§ **Working data**
■ ■ ■ ■ ■ ■ ■
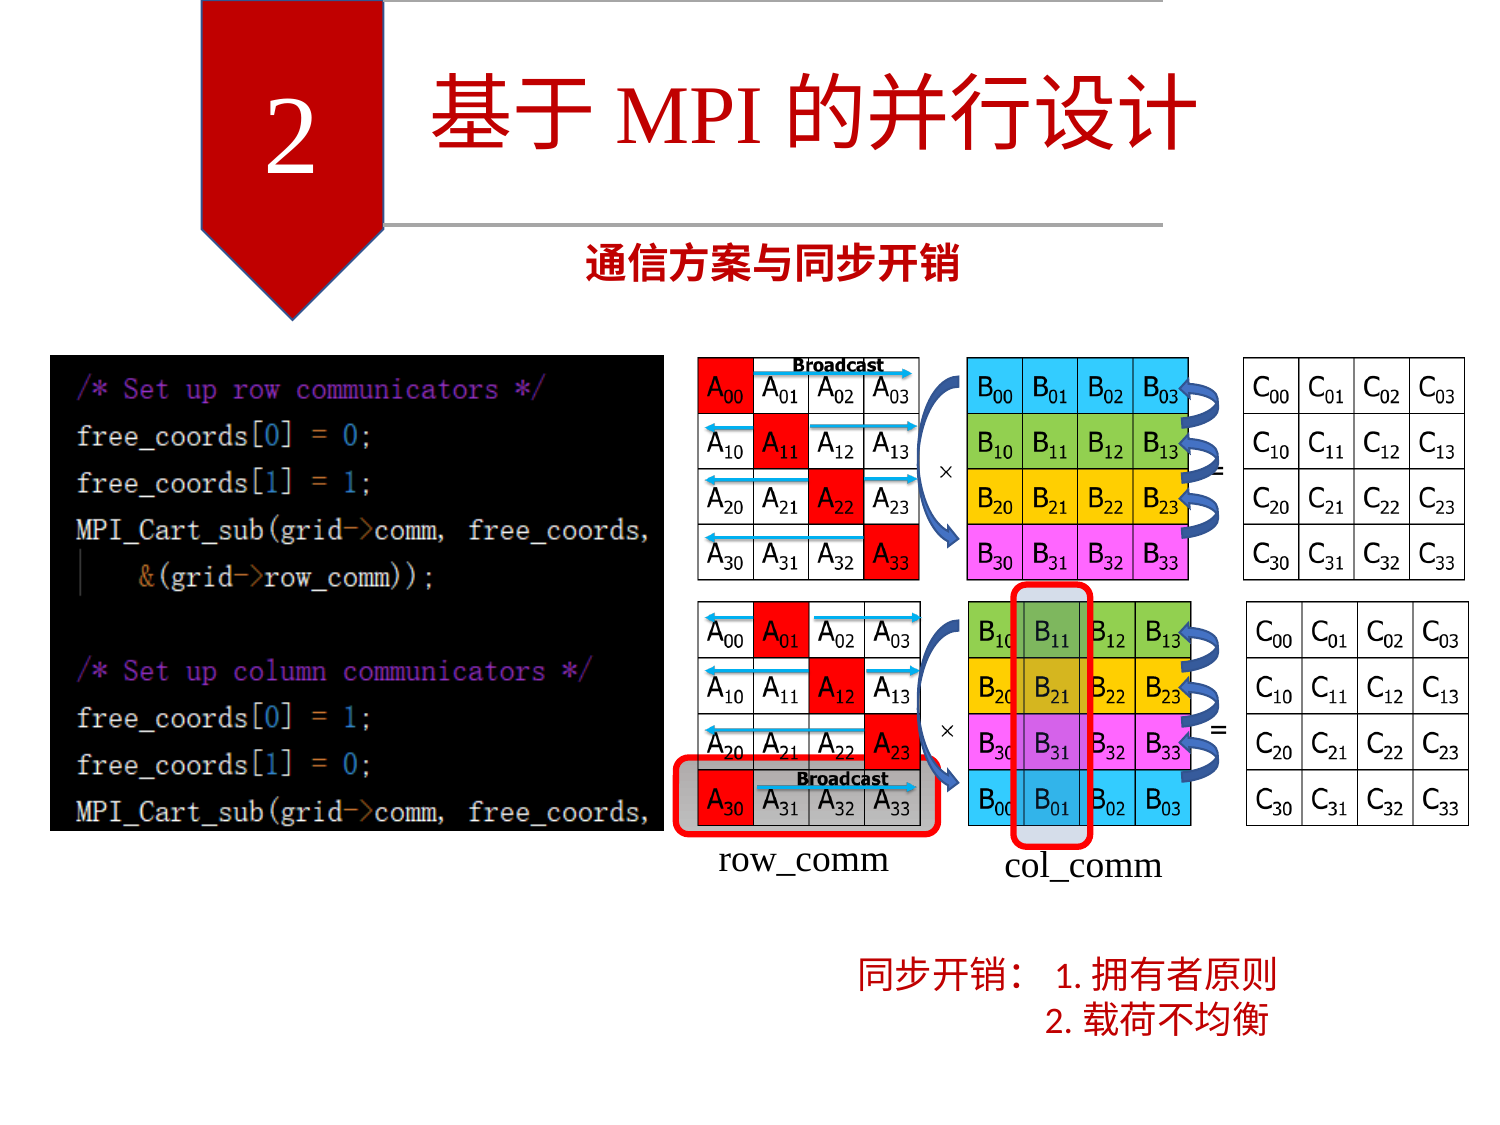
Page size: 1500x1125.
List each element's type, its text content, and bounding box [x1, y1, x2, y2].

picture [690, 347, 1466, 585]
text_box 同步开销：1.拥有者原则 2.载荷不均衡 [842, 943, 1294, 1049]
picture [690, 601, 1470, 831]
text_box [905, 831, 936, 836]
text_box 2 [248, 53, 309, 203]
text_box 基于MPI的并行设计 [414, 53, 1215, 169]
picture [50, 355, 664, 831]
text_box [1012, 585, 1092, 601]
text_box col_comm [989, 832, 1179, 893]
text_box [200, 0, 385, 322]
text_box row_comm [703, 831, 905, 887]
text_box [1012, 831, 1092, 848]
text_box [674, 756, 703, 836]
text_box 通信方案与同步开销 [570, 228, 977, 294]
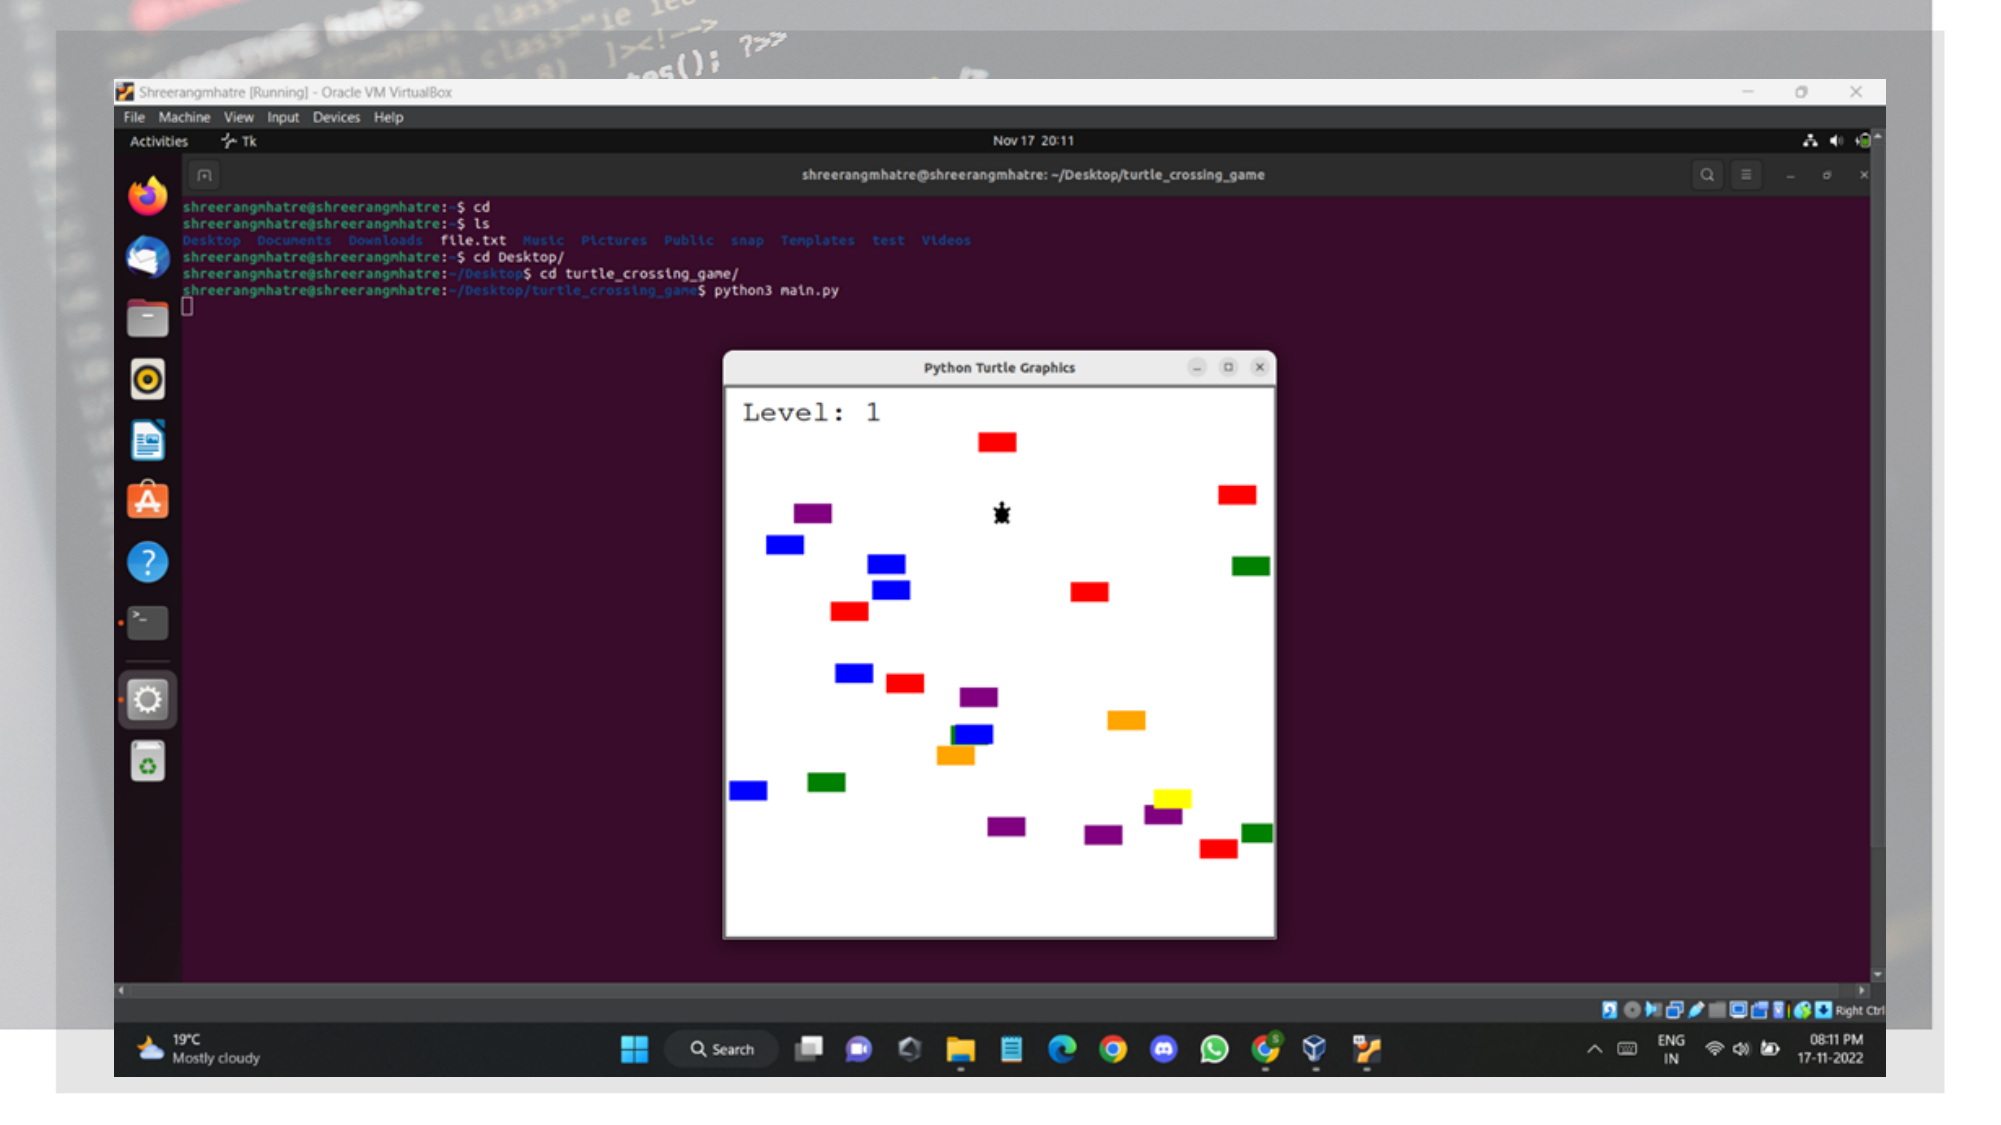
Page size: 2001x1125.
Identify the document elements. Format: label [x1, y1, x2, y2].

picture [0, 0, 2001, 1125]
list [114, 79, 1886, 1077]
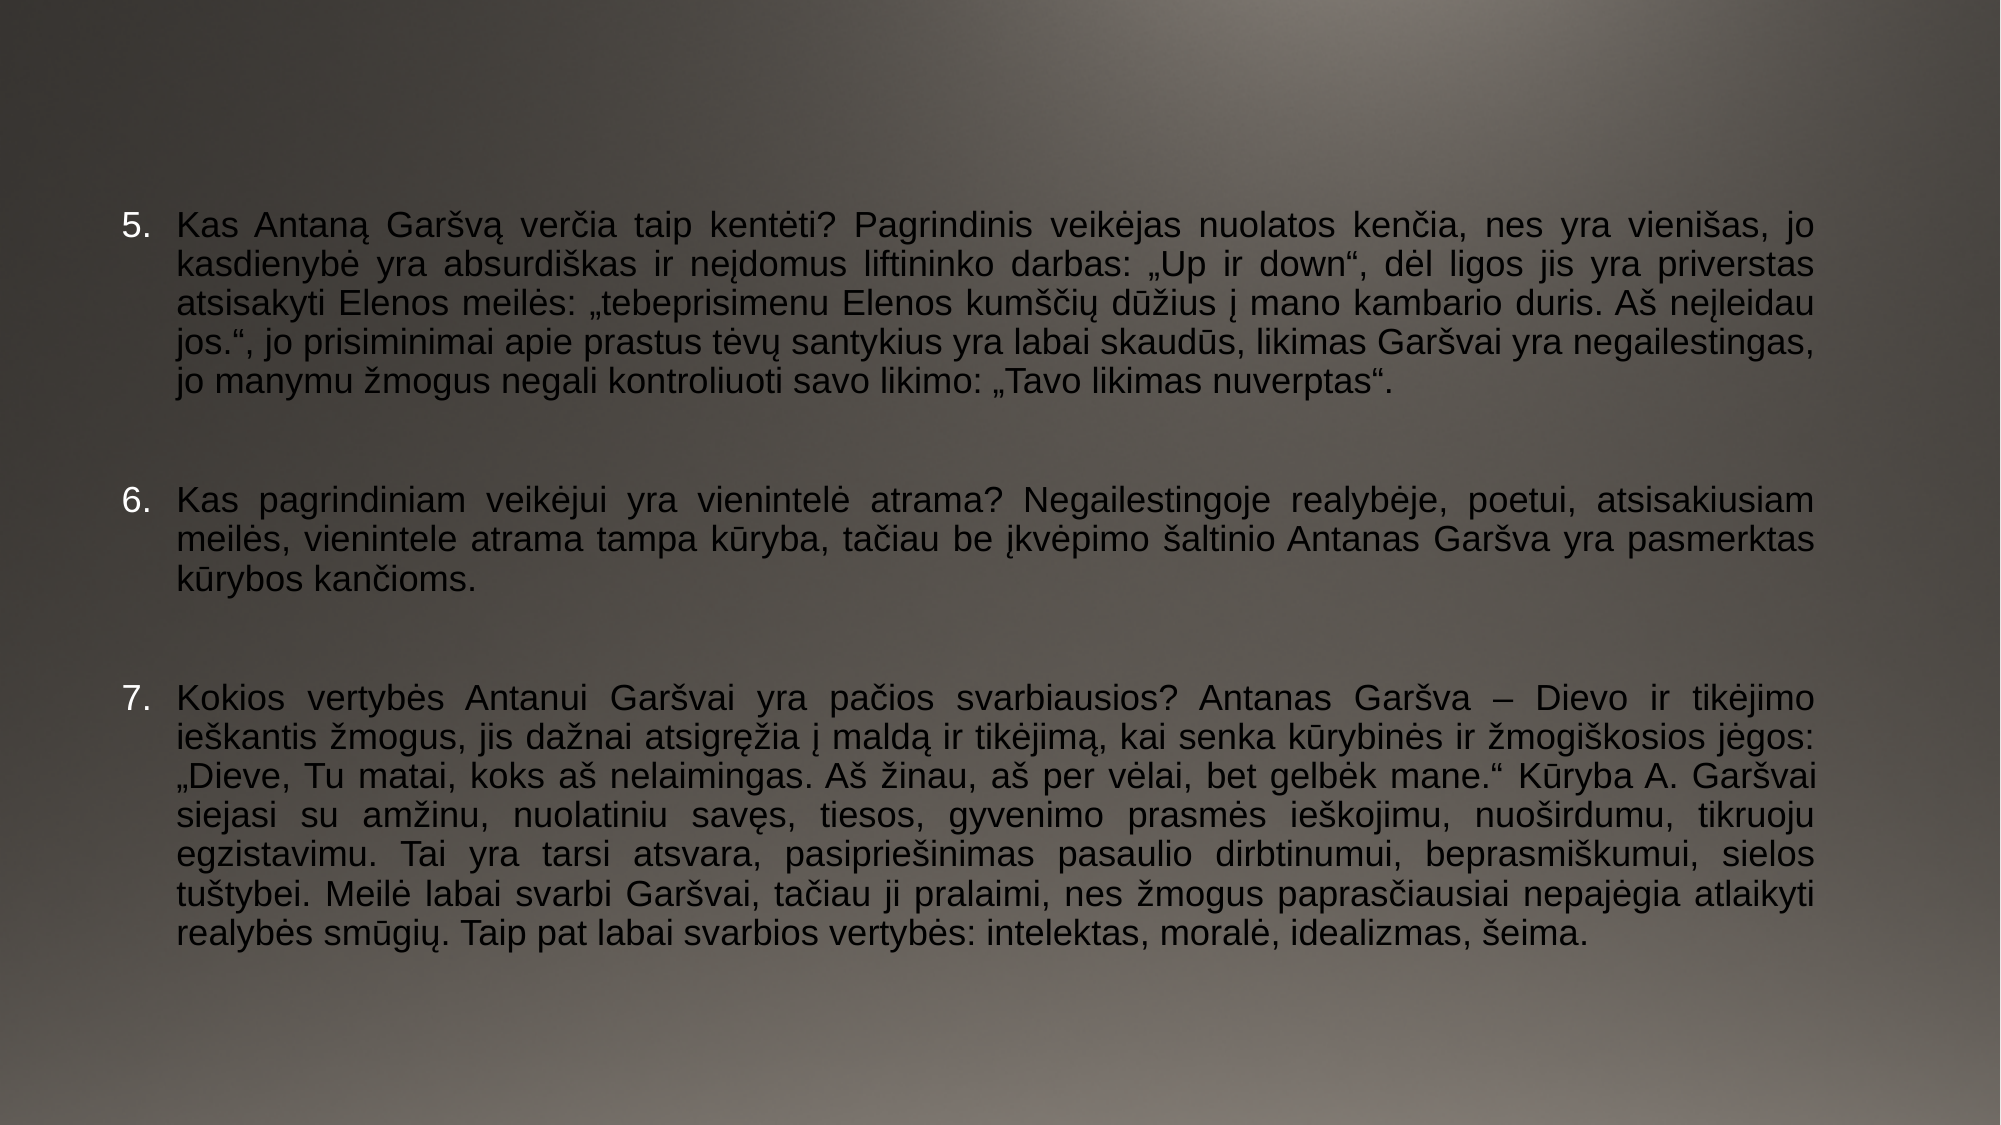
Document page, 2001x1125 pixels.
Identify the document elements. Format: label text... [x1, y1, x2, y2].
■ ■ ■ ■ ■ ■ ■
§ **Exercise description**
Exact copies of the lines from the one containing "List each element's" through the final line of the data are required; pictures are to be omitted.

§ **Final answer**
List each element's type, its text content, and bounding box [x1, y1, x2, y2].

picture [690, 347, 1466, 585]
text_box 同步开销：1.拥有者原则 2.载荷不均衡 [842, 943, 1294, 1049]
picture [690, 601, 1470, 831]
text_box [905, 831, 936, 836]
text_box 2 [248, 53, 309, 203]
text_box 基于MPI的并行设计 [414, 53, 1215, 169]
picture [50, 355, 664, 831]
text_box [1012, 585, 1092, 601]
text_box col_comm [989, 832, 1179, 893]
text_box [200, 0, 385, 322]
text_box row_comm [703, 831, 905, 887]
text_box [1012, 831, 1092, 848]
text_box [674, 756, 703, 836]
text_box 通信方案与同步开销 [570, 228, 977, 294]
Page size: 2001x1125.
Identify the document elements. Format: label [x1, y1, x2, y2].

picture [0, 0, 2001, 1125]
list [114, 79, 1886, 1077]
Document page, 2001x1125 pixels.
Identify the document elements. Format: label text... [x1, y1, x2, y2].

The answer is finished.